Agree, I'd prefer that as well. If not that, at least make it possible to pay with your phone or smartwatch like NYC has done. That really seems to have done a lot to reduce the time to board there.


Awesome article, really enjoyed reading it.

Only thing that ruffled my feathers at the end as a MA resident was the solution being additional personnel to monitor a non-problem.


I've been mulling the question of whether fares should be free recently.

Yes it gets people out of cars, yes it's progressive.

But on the other hand, you don't get much signal of how it's actually valued. And if it is valued, surely it turns regressive by gentrifying areas served by free transport, forcing the poorest away.

Not that I think public transport should be for profit.


Some people did this in Western Australia in 2016 (using a SmartRider, which is also Mifare Classic based). They gained $18 worth of free travel. The backend system flagged the modified card. Both were charged and convicted of hacking and fraud.

https://www.watoday.com.au/national/western-australia/perth-...


I don’t really see why this should be punished more harshly than stealing $18 worth of goods from a store.


There's an implied "how dare you try and pull a fast one on the almighty state" multiplier for crimes like this.

You see similar treatment in many similarly petty crimes. In my state it's a felony to spray paint state highway and transit infrastructure. Tagging adjacent commercial rail infrastructure is just vandalism.


This is an excellent article but anyone who uses the mbta knows it is overkill. If you want a free ride you can simply follow someone who paid or put your arm over the gate triggering it to open.


When I used to catch the orange line from Mass Ave every day, one could just ask the friendly MBTA helpers there to open a gate for you. Ostensibly a service intended for hands full, handicap, etc, but they knowingly used it to let people on for free all the time as a sort of 'direct action'. No idea if that spirit remains at that station, that would have been 10 years ago now.


just enter a station that doesn't even check tickets like lechmere


You are right that they technically don’t check tickets but every now and then the MBTA police show up at a station and actually ask for proof of fare validation.

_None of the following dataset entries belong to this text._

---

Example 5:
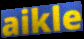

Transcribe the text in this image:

aikleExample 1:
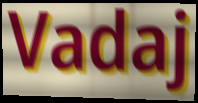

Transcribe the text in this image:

Vadaj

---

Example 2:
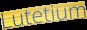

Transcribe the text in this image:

Lutetium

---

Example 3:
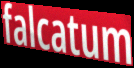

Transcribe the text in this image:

falcatum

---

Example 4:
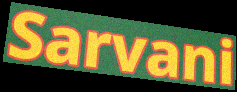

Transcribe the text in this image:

Sarvani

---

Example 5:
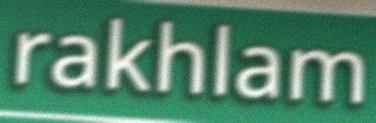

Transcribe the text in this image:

rakhlam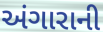
અંગારાનીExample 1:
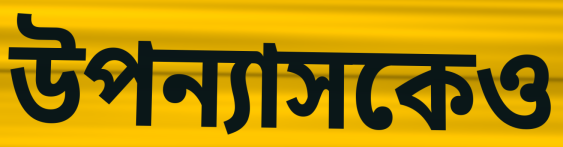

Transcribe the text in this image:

উপন্যাসকেও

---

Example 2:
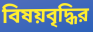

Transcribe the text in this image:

বিষয়বৃদ্ধির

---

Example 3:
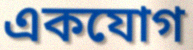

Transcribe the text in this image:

একযোগ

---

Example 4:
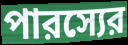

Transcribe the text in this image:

পারস্যের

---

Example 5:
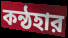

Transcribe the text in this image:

কন্ঠহার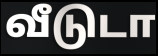
வீடுடா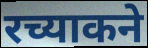
रच्याकनेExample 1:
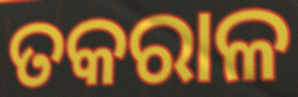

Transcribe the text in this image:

ତକରାଳ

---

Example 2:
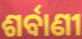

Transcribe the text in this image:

ଶର୍ବାଣୀ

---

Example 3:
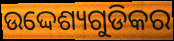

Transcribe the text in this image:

ଉଦ୍ଦେଶ୍ୟଗୁଡିକର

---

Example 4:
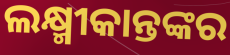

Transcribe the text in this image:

ଲକ୍ଷ୍ମୀକାନ୍ତଙ୍କର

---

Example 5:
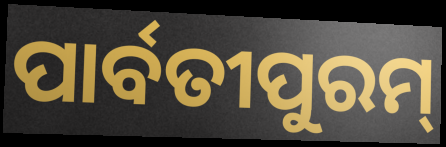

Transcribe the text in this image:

ପାର୍ବତୀପୁରମ୍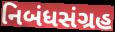
નિબંધસંગ્રહ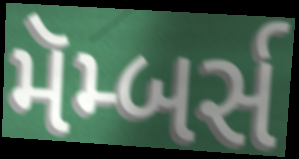
મૅમ્બર્સ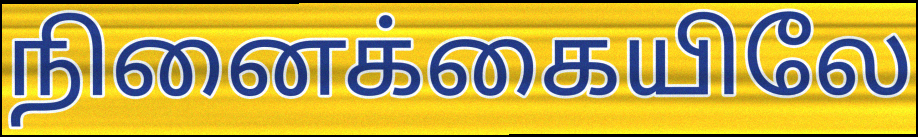
நினைக்கையிலே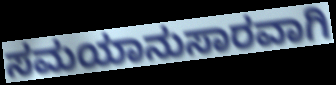
ಸಮಯಾನುಸಾರವಾಗಿ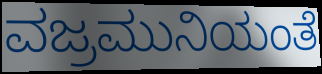
ವಜ್ರಮುನಿಯಂತೆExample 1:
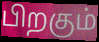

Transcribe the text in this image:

பிறகும்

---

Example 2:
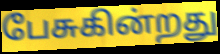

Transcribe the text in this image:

பேசுகின்றது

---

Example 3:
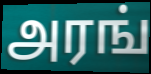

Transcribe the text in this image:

அரங்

I’ve seen people who are shocked when they are being yelled at and handed a significant fine.


That's funny, I just took the T for the first time yesterday as I arrived in Boston, and was curious why such a large number of people would get on at a certain stop.

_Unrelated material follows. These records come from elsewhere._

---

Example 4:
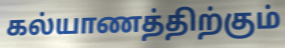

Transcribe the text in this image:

கல்யாணத்திற்கும்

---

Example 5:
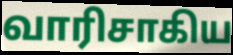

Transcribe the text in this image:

வாரிசாகிய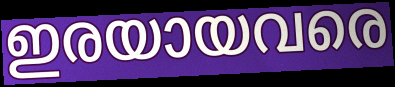
ഇരയായവരെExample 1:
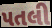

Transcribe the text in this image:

પતલી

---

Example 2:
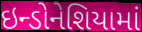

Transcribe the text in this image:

ઇન્ડોનેશિયામાં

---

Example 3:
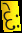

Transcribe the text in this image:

દેઃ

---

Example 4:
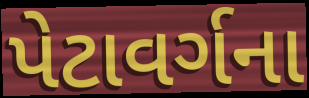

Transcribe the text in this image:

પેટાવર્ગના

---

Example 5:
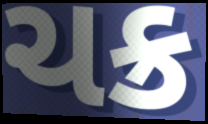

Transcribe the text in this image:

ચક્રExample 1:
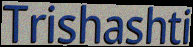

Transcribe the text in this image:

Trishashti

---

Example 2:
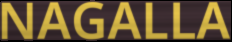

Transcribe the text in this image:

NAGALLA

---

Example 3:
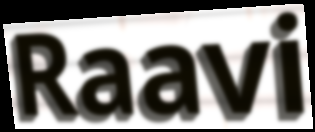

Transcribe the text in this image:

Raavi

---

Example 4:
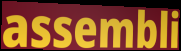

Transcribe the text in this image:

assembli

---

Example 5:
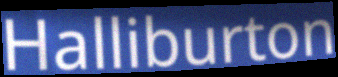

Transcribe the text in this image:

Halliburton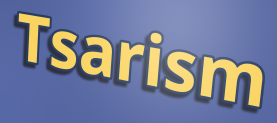
Tsarism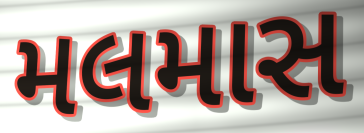
મલમાસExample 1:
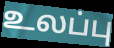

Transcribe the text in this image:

உலப்பு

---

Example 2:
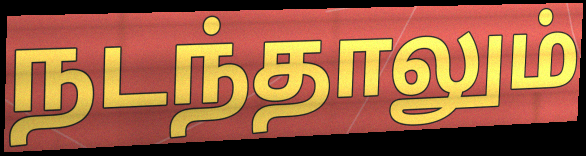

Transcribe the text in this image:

நடந்தாலும்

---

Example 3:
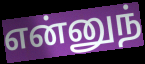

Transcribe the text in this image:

என்னுந்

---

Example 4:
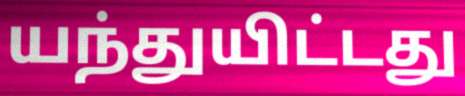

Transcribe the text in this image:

யந்துயிட்டது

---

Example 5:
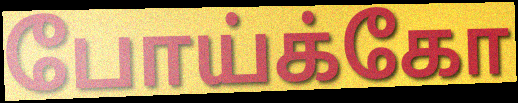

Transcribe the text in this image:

போய்க்கோ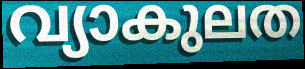
വ്യാകുലതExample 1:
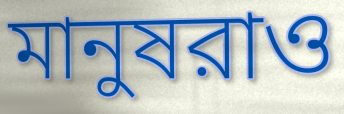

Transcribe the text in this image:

মানুষরাও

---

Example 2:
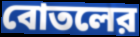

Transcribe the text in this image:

বোতলের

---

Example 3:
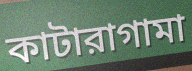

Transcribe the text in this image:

কাটারাগামা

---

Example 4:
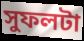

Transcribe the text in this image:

সুফলটা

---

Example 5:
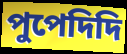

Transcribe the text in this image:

পুপেদিদি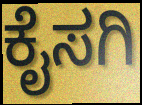
ಕೈಸಗಿ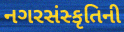
નગરસંસ્કૃતિની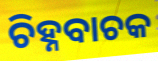
ଚିହ୍ନବାଚକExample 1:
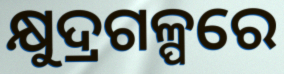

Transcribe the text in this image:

କ୍ଷୁଦ୍ରଗଳ୍ପରେ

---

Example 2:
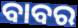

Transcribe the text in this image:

ବାବର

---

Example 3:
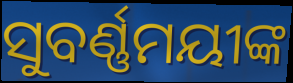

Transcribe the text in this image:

ସୁବର୍ଣ୍ଣମୟୀଙ୍କ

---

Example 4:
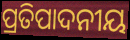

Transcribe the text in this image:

ପ୍ରତିପାଦନୀୟ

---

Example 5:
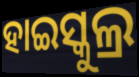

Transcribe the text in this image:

ହାଇସ୍କୁଲ୍ର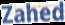
ZahedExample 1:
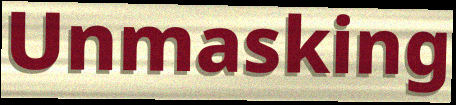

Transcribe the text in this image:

Unmasking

Was it Lechmere? That may be because for the longest time (until the recent Green Line Extension project), Lechmere was the terminus for the Green Line, and so it became a part of a lot of people's commutes.

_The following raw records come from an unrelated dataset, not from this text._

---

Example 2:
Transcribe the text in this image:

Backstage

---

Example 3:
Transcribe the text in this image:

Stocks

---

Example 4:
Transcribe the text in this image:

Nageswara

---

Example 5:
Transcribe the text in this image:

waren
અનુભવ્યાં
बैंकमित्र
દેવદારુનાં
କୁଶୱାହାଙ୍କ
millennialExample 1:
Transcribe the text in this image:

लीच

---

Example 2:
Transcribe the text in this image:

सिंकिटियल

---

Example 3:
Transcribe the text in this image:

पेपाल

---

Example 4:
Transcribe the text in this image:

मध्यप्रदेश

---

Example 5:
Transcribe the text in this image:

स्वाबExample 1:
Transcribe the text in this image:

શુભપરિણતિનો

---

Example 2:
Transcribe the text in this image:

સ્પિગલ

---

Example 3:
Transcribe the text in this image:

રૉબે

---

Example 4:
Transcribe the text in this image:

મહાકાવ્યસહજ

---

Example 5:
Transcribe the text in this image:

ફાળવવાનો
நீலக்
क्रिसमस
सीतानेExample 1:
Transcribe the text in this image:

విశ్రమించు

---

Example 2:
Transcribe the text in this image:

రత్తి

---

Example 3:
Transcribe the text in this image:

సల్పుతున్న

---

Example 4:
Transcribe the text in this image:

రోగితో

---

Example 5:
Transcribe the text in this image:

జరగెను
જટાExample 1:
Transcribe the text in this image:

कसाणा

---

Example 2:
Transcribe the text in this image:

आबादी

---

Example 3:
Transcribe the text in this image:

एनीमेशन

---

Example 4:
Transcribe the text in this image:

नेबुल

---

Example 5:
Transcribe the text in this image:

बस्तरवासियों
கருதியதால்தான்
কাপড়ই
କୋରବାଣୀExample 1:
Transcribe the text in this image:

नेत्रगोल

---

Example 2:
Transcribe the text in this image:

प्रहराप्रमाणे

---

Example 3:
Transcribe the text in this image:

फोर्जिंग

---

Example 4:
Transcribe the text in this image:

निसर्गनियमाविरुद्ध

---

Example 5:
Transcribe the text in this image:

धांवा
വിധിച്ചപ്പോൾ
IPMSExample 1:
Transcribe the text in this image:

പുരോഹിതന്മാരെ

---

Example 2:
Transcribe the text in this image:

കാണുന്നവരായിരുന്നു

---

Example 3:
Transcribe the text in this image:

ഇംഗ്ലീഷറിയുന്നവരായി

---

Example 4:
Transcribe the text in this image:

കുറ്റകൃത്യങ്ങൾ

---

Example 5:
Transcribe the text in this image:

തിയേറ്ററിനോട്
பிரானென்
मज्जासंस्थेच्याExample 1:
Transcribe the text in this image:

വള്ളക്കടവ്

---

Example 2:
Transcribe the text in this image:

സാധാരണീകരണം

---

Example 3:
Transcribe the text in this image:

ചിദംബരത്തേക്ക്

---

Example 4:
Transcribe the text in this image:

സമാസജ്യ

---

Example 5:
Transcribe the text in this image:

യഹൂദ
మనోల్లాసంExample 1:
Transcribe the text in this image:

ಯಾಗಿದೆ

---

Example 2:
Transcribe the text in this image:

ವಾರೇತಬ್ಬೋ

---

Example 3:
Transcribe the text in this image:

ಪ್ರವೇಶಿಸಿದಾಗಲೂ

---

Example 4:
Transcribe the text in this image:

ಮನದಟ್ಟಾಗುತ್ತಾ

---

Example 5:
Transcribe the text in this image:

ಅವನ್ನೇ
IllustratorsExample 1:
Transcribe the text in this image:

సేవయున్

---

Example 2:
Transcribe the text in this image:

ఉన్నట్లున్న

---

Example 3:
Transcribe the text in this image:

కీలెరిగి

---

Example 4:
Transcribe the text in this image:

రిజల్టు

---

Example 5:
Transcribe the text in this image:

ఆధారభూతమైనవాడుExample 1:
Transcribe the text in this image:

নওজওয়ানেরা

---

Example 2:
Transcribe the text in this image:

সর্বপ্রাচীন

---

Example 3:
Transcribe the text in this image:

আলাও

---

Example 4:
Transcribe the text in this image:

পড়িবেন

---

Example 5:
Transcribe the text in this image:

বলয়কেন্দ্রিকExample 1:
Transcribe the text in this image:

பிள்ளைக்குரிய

Somebody should tell Charlie so he can finally get off of the train.


Sadly, his fate is still unlearn’d


> a) Bypasses any ride counter checks, as I would never actually have to ride the T with a cloned card, I would simply check my balance at the fare machine and then leverage their system design to request a new card.

I don't really see how it would bypass the counter check, as I would think the device reading out balances also reads out the counters.


Can someone ELI5 why MBTA has to trust the balance stored on the card in the first place? It seems like this whole issue would go away if they just kept the balance on the server and flagged cards that did not corroborate.


This is common in truth-on-card transit systems, many of which were conceived before internet connectivity at terminals was a thing. Often the cards needed to work on busses, etc. that didn’t have internet connectivity and couldn’t validate the balances. Even still there isn’t necessarily reliable internet in tunnels, etc.

Newer variants of similar cards are regarded as more secure, such as MiFare’s DESFire line which is used in the SF Bay Area (Clipper).


Based on the outcome of the 2008 hack, some of vulnerabilities (value stored on card, not remote server) still remain today.

AFC 2.0 has been delayed for many years, this new MIFARE attack vector will remain for a while longer as well.


Over here in Germany we had a 9 Euro per month all you can eat ticket four local public transport during Covid. This now indefinitely extended at 49 Euro per month.